#### WHAT TO PRODUCE
Give the count of lines below that include the word "imname", and say nothing else.
Segment Start: ENTRIES SUPPLIED
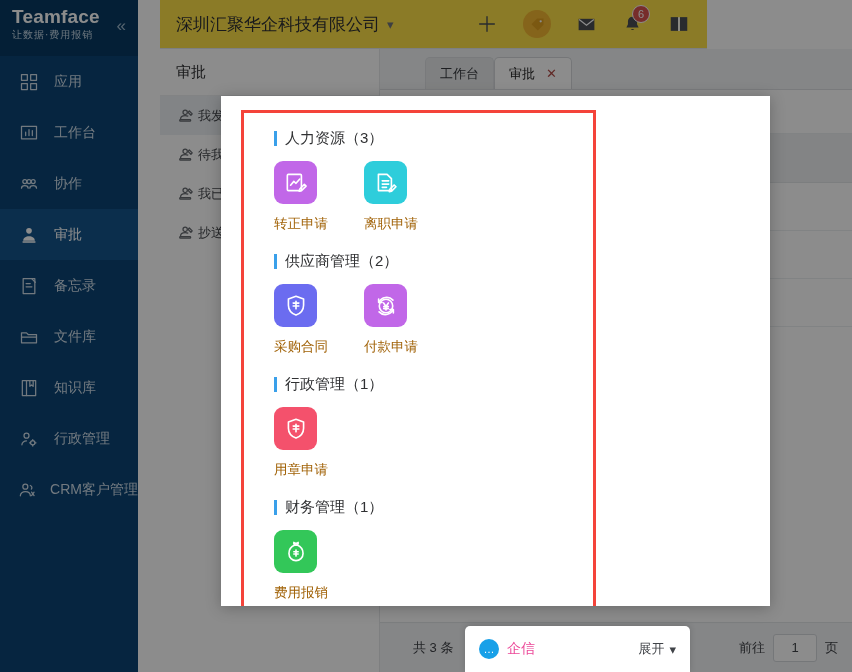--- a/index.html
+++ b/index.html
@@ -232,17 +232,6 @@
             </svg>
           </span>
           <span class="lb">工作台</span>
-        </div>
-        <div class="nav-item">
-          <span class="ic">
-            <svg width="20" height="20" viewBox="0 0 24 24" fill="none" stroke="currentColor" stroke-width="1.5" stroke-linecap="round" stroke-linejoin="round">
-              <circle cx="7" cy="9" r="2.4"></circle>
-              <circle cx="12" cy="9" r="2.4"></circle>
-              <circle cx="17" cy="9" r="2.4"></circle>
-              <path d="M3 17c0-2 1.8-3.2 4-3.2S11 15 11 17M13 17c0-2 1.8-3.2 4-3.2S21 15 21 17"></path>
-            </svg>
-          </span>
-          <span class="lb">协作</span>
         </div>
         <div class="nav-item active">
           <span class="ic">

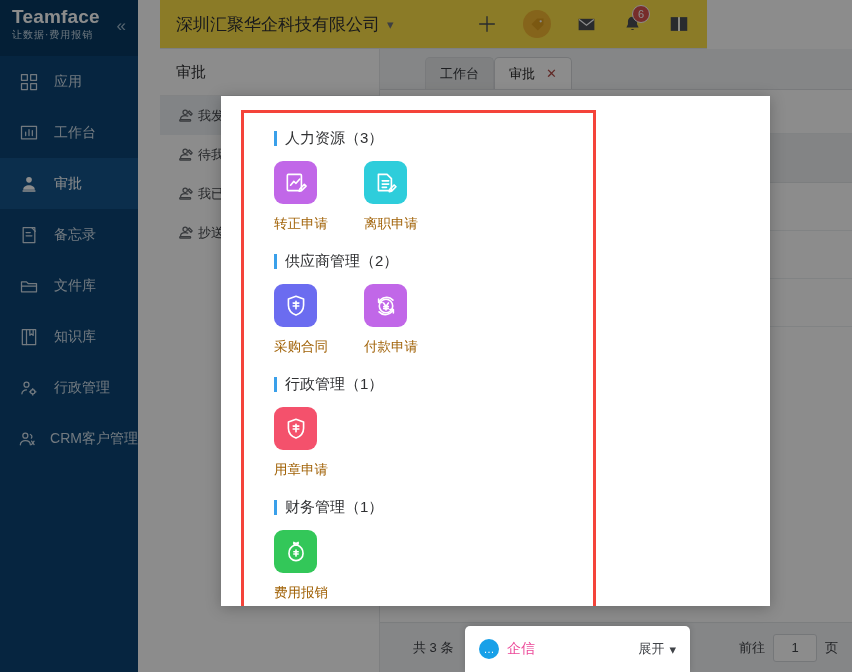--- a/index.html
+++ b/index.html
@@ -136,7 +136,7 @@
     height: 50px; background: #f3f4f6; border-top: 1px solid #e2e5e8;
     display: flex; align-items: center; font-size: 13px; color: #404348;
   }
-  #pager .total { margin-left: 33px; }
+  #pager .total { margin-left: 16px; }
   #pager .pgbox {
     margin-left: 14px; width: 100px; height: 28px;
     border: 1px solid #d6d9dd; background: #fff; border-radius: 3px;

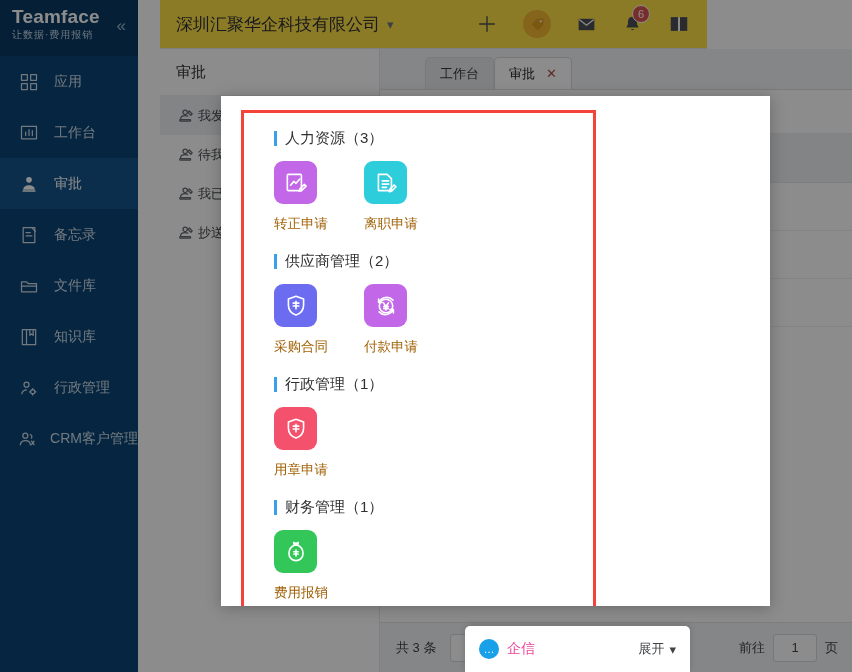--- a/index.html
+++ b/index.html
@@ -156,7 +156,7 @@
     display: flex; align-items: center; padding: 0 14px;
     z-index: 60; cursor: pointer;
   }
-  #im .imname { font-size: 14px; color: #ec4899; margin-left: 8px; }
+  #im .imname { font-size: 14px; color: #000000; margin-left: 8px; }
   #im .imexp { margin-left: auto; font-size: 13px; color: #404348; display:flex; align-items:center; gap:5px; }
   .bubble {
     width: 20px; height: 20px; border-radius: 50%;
Segment End: ENTRIES SUPPLIED
#### FINISHED TASK
2